Yeah!  the buyers need or  (thinks he needs) runs up the prices, thats why out of respect for a fellow CABE member i wont be bidding on the springer forks he wants....other times of the year i have more dollars than sence...but right now....well like most everyone else.....im broke   Kevin


----------



## hudman (Feb 15, 2009)

*ebay springer*

ok....a springer on ebay ended today...hope the cabe member who wanted it, got it....it was a jc higgins w/fender...it went for $130   seems pretty reasonable compared to everything else ive seen lately....im looking for a non schwinn springer if anybody has one for a fair price....26" mans.  thanx Kevin


----------



## JLarkin (Feb 16, 2009)

Seriously I was just joshing about the original springer I was watching.  Never would I ask someone to stop bidding on something they wanted.  On ebay search for every brand of bicycle you can think of.  Scroll through all the ads and stores.  It takes time but sometimes you can find the right deal.  Even craigslist is good to haunt.  Just keep looking.
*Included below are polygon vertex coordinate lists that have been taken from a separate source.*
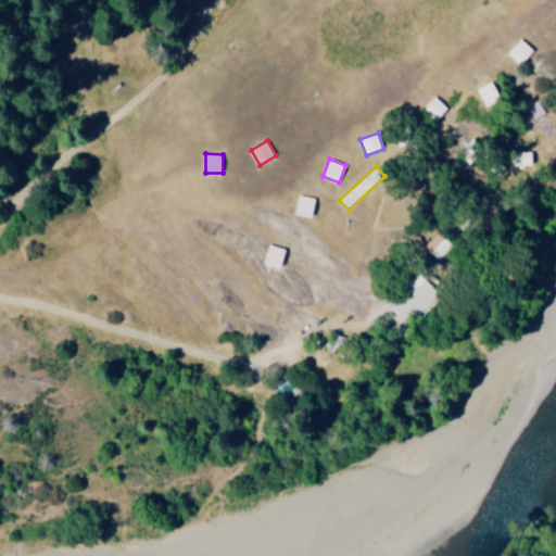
[(314,217),(318,199),(300,194),(295,214),(314,217)]
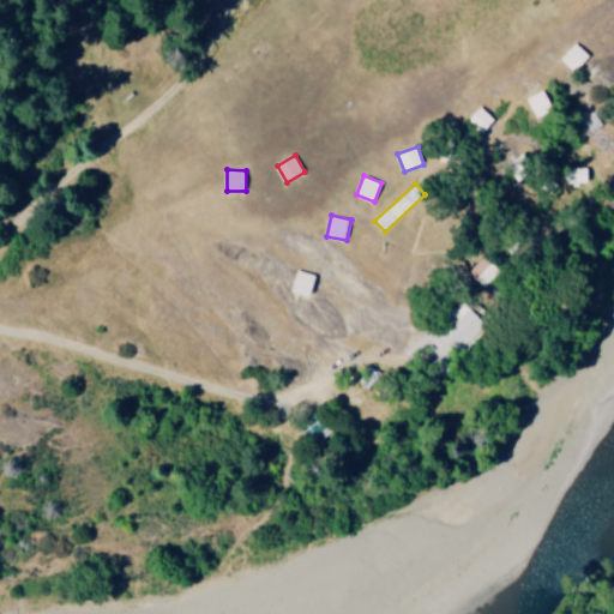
[(294,292),(313,295),(318,275),(298,271),(294,292)]
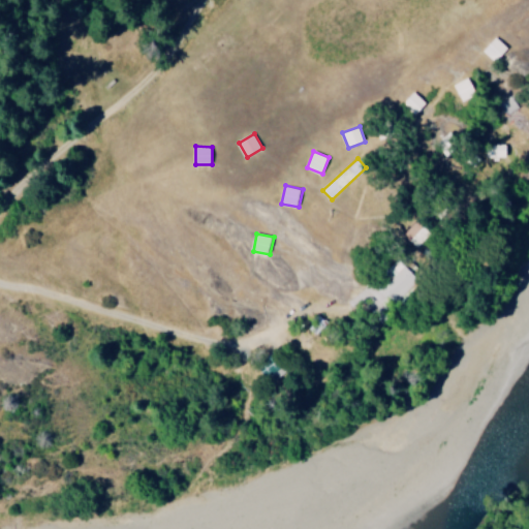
[(390,305),(418,280),(402,261),(374,285),(390,305)]
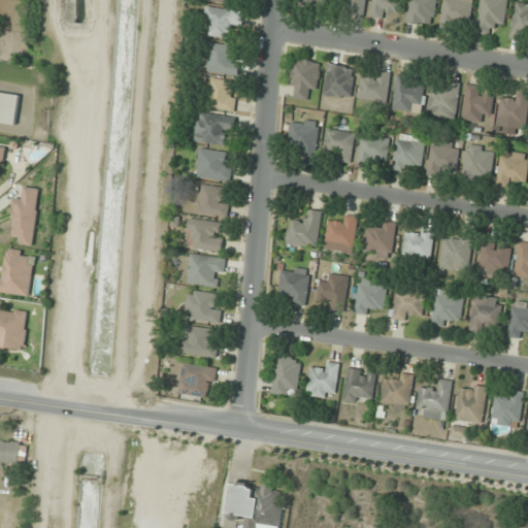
[(366,12),(366,0),(341,0),(342,12),(366,12)]
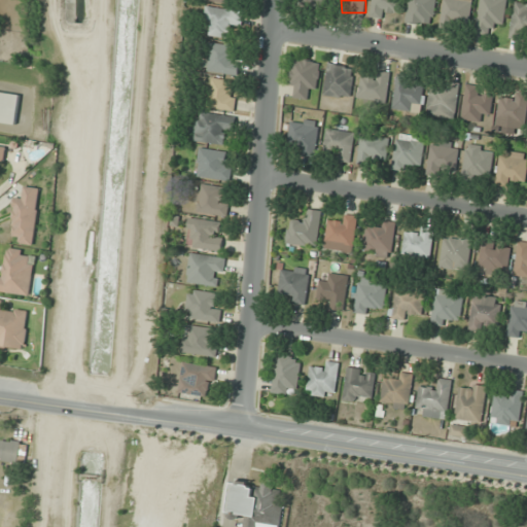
[(386,18),(386,11),(399,11),(399,0),(373,0),(373,18),(386,18)]
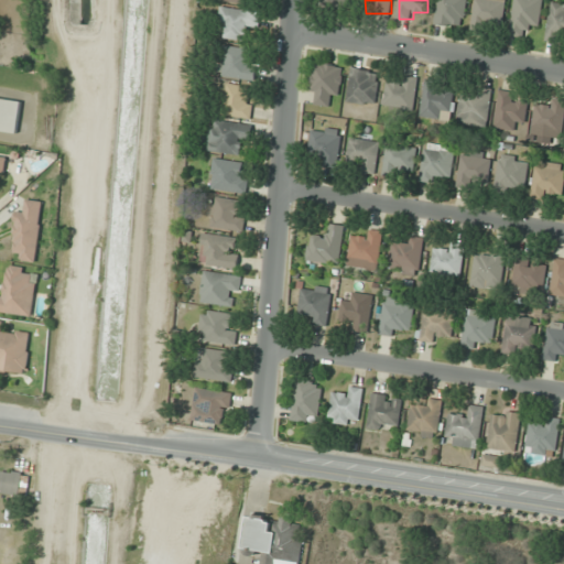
[(437,0),(435,23),(464,26),(466,0),(437,0)]
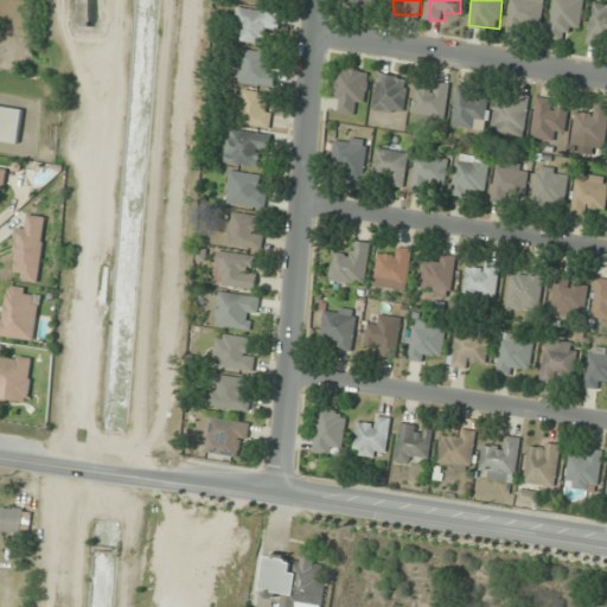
[(531,25),(541,26),(544,0),(511,0),(508,31),(530,34),(531,25)]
Kevin, where do you live?  Here is a group of bicycles in NY.  They are crusty but there are plenty of parts there to make up for the current price.  http://cgi.ebay.com/Lot-of-Antique-Bicycles-AMF-Roadmaster-Supreme-Rich_W0QQitemZ220360731840QQcmdZViewItemQQptZLH_DefaultDomain_0?hash=item220360731840&_trksid=p3286.c0.m14&_trkparms=72%3A1205|66%3A2|65%3A12|39%3A1|240%3A1318|301%3A0|293%3A1|294%3A50

There is a springer front end in there too.


----------